◆ **TASK PROMPT**
All the lines below should be set down exactly, with no picture carried into the copy.

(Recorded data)

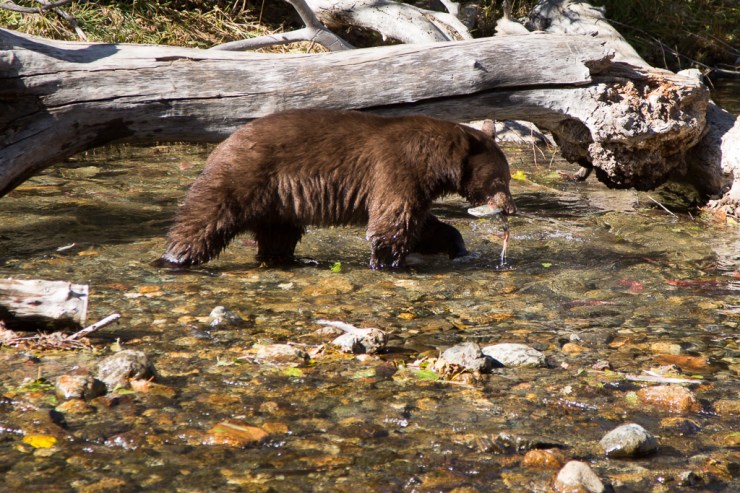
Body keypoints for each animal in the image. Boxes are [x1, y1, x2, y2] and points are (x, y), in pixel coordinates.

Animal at [157, 109, 516, 270]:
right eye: (502, 179)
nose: (510, 208)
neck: (434, 162)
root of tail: (225, 142)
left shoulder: (416, 185)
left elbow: (423, 224)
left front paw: (459, 248)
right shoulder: (397, 168)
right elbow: (393, 220)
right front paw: (386, 261)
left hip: (278, 202)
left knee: (278, 234)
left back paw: (286, 259)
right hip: (244, 177)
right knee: (207, 216)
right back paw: (173, 257)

◆ **TASK OUTPUT**
Body keypoints for each animal in the image. Boxes are [x1, y1, x2, y2] and points are (x, y), in pixel coordinates.

Animal at [157, 109, 516, 270]:
right eye: (502, 179)
nose: (510, 208)
neck: (434, 162)
root of tail: (225, 142)
left shoulder: (416, 185)
left elbow: (423, 224)
left front paw: (459, 248)
right shoulder: (397, 168)
right elbow: (393, 220)
right front paw: (386, 261)
left hip: (278, 202)
left knee: (278, 234)
left back paw: (286, 259)
right hip: (244, 177)
right knee: (207, 216)
right back paw: (173, 257)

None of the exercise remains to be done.